Exposition – L’art au service de l’indépendance nationale
L’Hermitage présente la peinture polonaise 1840-1914 – Jusqu’au 9 novembre
Il faut d’abord se rappeler que, pendant la période considérée, le pays n’existe plus comme nation. A la suite des fameux « partages de la Pologne » à la fin du XVIIIe siècle, elle a été disséquée par l’Empire des tsars, celui des Habsbourg et le royaume de Prusse (qui deviendra l’Empire allemand en 1871).
Comme chez les Tchèques avec les compositeurs Smetana et Dvorák, les artistes – le pianiste Chopin, le poète Adam Mickiewicz mais surtout les peintres – vont jouer un rôle capital dans la volonté de préserver l’âme polonaise et de contribuer à l’indépendance nationale. Cet aspect est fondamental et, sous des formes picturales diverses, il parcourt toute l’exposition. La puissance occupante la plus répressive est alors l’empire des tsars. Les insurrections polonaises sont durement réprimées, entraînent exécutions et déportations en Sibérie. On le voit dès la première salle, où une belle toile de Jacek Malczewski montre une jeune Polonaise dans le froid du Nord où elle a été confinée. Par des tableaux de grand format qui sont de véritables « machines » historiques, les artistes exaltent le passé glorieux, sublimé et idéalisé, du royaume des Jagellon (XIVe – XVIIIe s.), qui englobait une grande partie de l’Europe centrale. Il comprenait de nombreuses minorités nationales, tels les cosaques Zaporogues, représentés de manière orientalisante. Les peintres polonais, influencés par les recherches ethnographiques du XIXe siècle, ont cherché à mettre en valeur ces ethnies, leurs chants et costumes traditionnels, comme on le voit bien dans la toile de Wladyslaw Jarocki, Houtsoules dans les Carpates. Alors que la Pologne est surtout un pays de grandes plaines, les peintres ont exalté aussi ses montagnes (Carpates, Tatras vues depuis Zakopane).
Le deuxième étage présente une peinture plus lumineuse, influencée par l’Impressionnisme français et par Gauguin à Pont-Aven en Bretagne. On aimera particulièrement de remarquables paysages, comme Deux lacs de Michalina Krzyzanowska, et d’autres, hivernaux, qui font un peu songer à la peinture scandinave. Certains peintres avaient d’ailleurs des relations avec le Norvégien Edvard Munch. Mais le paysage chez les peintres polonais est souvent chargé d’une valeur symbolique, comme s’il possédait une vie intérieure.
Si le pays était et reste une terre profondément pieuse et catholique (ce qui la distinguait de la Russie orthodoxe et de la Prusse protestante), les écrivains et artistes se rappelaient aussi qu’il était profondément marqué par la vieille âme slave païenne, avec ses esprits et sirènes maléfiques. Elle apparaît donc dans plusieurs peintures.
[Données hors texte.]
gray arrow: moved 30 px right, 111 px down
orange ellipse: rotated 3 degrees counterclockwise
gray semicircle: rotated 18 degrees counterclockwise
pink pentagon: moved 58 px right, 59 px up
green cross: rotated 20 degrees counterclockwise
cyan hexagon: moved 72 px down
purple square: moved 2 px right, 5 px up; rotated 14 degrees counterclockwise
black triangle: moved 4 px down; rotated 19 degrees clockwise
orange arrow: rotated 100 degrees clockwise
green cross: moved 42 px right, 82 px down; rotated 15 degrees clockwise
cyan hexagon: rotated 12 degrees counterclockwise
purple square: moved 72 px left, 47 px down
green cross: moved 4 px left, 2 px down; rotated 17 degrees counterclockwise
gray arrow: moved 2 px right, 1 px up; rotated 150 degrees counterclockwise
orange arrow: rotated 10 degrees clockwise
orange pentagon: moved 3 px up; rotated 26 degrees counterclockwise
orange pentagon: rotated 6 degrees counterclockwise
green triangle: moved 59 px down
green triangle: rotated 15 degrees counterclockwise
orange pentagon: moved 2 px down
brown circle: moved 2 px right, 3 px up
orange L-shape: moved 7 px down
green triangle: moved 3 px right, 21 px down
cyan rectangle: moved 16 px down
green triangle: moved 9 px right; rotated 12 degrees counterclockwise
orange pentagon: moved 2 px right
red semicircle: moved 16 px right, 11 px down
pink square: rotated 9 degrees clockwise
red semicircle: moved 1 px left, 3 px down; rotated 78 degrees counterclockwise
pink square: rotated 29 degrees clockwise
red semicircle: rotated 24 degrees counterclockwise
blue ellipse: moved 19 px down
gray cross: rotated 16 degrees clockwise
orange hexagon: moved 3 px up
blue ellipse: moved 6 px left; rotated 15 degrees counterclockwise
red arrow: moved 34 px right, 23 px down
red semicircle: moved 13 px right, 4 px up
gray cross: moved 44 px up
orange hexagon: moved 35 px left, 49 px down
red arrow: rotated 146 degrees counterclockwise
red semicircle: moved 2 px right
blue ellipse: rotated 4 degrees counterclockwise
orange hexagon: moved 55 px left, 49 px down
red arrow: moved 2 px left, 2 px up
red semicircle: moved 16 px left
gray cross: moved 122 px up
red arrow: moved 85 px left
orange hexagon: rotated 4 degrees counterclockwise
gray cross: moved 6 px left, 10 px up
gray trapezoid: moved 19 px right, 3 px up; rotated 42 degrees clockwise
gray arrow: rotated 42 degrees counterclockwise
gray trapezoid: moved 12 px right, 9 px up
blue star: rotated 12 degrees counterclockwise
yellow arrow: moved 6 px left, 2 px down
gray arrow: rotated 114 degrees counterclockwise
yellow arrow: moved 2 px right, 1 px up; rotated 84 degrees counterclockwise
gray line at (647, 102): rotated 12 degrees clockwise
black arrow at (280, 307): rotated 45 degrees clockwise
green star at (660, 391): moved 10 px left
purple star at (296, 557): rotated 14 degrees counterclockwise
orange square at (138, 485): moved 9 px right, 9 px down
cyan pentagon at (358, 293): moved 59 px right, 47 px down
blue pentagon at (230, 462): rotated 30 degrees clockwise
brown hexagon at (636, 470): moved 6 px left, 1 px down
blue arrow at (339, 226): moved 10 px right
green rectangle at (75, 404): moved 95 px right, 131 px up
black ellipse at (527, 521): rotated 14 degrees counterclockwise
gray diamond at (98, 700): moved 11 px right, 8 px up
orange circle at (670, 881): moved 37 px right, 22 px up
Le mouvement symboliste (avec l’influence du Suisse Arnold Böcklin) a joué un grand rôle dans la peinture polonaise des XIXe et début du XXe siècles. Il occupe une place importante au sous-sol de L’Hermitage, tout comme le mouvement moderniste de la Jeune Pologne entre 1890 et 1918. Avec aussi un apport de l’Art nouveau et de l’Art décoratif. On le voit bien dans la toile de Edvard Okuń, Nous et la guerre.
Ces quelque cent œuvres venues du musée national de Varsovie s’inscrivent dans l’approche systémique de L’Hermitage, qui a mis en lumière, ces dernières années, des aspects moins connus de la peinture occidentale, par exemple scandinave, américaine ou belge. L’intérêt de l’exposition actuelle est réel, même si, en dehors de quelques toiles d’une grande valeur picturale, il nous paraît plutôt historique, voire ethnographique, que strictement esthétique.